Setting Up Local HTTPS Development with Caddy and Rails
Modern web development often requires HTTPS even in local environments to properly test features like service workers, secure cookies, or third-party integrations. This guide shows you how to set up automatic HTTPS for your Rails application using Caddy as a reverse proxy.
Step 1: Configure Local Domain Resolution
Pick a localhost
domain for your app. Anything that is *.localhost
is resolved locally without the need to fiddle with the /etc/hosts
file.
Step 2: Create Caddy Configuration
Create a Caddyfile
at your project root to configure the reverse proxy:
# Caddyfile
my-app.localhost {
tls internal
reverse_proxy localhost:3000
}
Why this configuration works:
my-app.localhost
tells Caddy to handle requests for this domaintls internal
automatically generates a self-signed certificate for HTTPSreverse_proxy localhost:3000
forwards all requests to your Rails server running on port 3000
This setup means Caddy will handle SSL termination and pass clean HTTP requests to your Rails application.
Step 3: Update the Procfile
Modify your Procfile.dev
to include Caddy:
web: bin/rails server
css: bin/rails tailwindcss:watch
caddy: caddy run
This ensures Caddy starts automatically alongside your Rails server when you run bin/dev
(or your preferred process manager). Having all services start together creates a development experience where HTTPS is always available.
Step 4: Configure Rails Host Verification
Update your Rails application configuration to accept requests from your custom domain:
# config/application.rb
module MyApp
class Application < Rails::Application
# ... rest of the application.rb
config.hosts << ENV.fetch("APP_HOST")
end
end
Why Rails needs this: Rails includes host header verification as a security feature to prevent DNS rebinding attacks.

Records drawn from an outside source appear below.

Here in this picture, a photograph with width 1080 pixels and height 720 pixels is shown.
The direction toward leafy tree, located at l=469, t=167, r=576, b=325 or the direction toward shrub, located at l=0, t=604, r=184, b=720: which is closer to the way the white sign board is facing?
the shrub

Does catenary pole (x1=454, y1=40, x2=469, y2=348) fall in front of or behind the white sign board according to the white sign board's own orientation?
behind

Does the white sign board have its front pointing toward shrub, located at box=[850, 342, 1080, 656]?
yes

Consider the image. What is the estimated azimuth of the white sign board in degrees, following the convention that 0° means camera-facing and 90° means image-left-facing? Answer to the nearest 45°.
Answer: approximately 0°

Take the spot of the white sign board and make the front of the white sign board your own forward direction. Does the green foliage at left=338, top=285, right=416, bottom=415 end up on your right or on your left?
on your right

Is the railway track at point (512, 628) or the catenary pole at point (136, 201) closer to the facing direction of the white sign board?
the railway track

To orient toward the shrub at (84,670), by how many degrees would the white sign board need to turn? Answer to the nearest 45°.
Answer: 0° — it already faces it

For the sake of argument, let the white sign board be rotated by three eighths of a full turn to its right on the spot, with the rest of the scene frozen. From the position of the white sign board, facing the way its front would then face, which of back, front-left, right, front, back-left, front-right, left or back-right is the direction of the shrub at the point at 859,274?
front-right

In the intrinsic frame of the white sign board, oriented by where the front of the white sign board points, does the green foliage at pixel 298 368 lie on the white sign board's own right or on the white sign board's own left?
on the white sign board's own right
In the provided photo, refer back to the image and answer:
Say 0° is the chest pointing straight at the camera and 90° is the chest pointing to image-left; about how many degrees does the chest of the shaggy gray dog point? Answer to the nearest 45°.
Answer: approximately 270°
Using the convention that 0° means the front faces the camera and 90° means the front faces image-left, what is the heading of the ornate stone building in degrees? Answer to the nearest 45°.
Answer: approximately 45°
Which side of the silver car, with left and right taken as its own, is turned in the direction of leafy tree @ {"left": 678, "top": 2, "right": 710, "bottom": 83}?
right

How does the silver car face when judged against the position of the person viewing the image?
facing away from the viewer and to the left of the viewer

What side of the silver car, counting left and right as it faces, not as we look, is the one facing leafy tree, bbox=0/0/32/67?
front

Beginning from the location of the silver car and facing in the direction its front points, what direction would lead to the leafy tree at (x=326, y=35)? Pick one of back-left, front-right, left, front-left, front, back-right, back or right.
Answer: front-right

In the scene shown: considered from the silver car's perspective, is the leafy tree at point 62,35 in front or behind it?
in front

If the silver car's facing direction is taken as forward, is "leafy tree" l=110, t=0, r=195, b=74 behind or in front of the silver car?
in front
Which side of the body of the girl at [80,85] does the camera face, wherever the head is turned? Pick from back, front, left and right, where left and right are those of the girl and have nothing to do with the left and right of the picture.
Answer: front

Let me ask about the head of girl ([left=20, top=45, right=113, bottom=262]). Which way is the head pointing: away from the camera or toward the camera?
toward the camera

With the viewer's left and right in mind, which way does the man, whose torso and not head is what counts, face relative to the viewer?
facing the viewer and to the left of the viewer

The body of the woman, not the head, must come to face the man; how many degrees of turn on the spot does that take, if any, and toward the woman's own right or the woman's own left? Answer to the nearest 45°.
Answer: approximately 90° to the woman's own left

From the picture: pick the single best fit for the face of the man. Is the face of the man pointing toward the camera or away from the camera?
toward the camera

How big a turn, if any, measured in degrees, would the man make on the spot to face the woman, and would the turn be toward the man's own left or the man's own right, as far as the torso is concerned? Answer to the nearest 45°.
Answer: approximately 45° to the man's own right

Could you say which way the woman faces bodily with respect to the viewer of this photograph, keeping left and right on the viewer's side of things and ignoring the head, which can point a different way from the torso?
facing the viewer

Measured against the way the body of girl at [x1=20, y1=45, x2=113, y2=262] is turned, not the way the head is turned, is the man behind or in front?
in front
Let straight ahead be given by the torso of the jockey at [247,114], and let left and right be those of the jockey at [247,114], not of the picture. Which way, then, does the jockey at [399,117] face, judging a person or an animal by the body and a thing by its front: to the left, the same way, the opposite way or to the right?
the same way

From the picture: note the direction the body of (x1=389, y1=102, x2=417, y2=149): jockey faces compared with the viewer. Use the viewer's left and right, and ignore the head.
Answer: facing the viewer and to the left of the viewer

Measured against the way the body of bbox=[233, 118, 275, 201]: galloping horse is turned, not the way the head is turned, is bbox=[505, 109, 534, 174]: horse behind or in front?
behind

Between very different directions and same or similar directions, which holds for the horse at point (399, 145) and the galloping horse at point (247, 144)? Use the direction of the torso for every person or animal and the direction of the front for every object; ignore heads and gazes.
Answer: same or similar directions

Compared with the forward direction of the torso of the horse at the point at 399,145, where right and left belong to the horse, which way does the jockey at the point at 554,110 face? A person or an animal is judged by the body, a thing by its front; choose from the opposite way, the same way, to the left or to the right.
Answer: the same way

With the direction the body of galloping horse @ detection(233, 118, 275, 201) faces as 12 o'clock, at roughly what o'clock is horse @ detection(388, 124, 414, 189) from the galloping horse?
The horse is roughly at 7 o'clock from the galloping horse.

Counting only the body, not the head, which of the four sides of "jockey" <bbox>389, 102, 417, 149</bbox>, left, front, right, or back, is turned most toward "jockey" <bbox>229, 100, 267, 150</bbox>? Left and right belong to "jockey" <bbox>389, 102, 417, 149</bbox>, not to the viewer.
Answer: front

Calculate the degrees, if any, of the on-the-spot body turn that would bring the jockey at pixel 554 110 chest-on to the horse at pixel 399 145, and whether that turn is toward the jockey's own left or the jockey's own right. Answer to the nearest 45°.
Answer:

Since we're using a custom domain we need to explicitly allow it. Using an environment variable keeps this configuration flexible across different environments.
Step 5: Install Caddy and Set Environment Variables
Use mise (or your preferred tool manager) to install Caddy and configure the environment:
# mise.toml at the application root
[env]
APP_HOST = 'my-app.localhost'
[tools]
ruby = '3.4.3'
node = 'latest'
caddy = 'latest'
Why use mise for this setup:
- Tool management: Automatically installs and manages the correct version of Caddy for your project
- Environment consistency: The
APP_HOST
environment variable ensures your Rails configuration matches your Caddy setup - Team coordination: Team members get the same tools and configuration when they run
mise install
Step 6: Trust the Caddy's CA root certificate
Caddy will ask for your password the first time you run it, so it can install the CA root in your system. This will eliminate any browser warnings regarding self-signed certificates. Alternatively, you can run caddy trust
to install manually or caddy untrust
to uninstall.
The Result
After completing these steps, you'll be able to access your Rails application at https://my-app.localhost
with a valid SSL certificate. Your browser may show a security warning for the self-signed certificate, but you can safely proceed for development purposes.
This setup provides a production-like HTTPS environment that's essential for testing modern web features while maintaining the simplicity of local development.